Transcribe each entry so that nothing differs from the original.

=== Begin Enclosure ===

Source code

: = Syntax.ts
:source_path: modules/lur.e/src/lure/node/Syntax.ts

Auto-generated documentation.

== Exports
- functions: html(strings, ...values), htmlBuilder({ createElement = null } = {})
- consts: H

=== End Enclosure ===

• Written response:
Source code

: = Syntax.ts
:source_path: modules/lur.e/src/lure/node/Syntax.ts

Auto-generated documentation.

== Exports
- functions: html(strings, ...values), htmlBuilder({ createElement = null } = {})
- consts: H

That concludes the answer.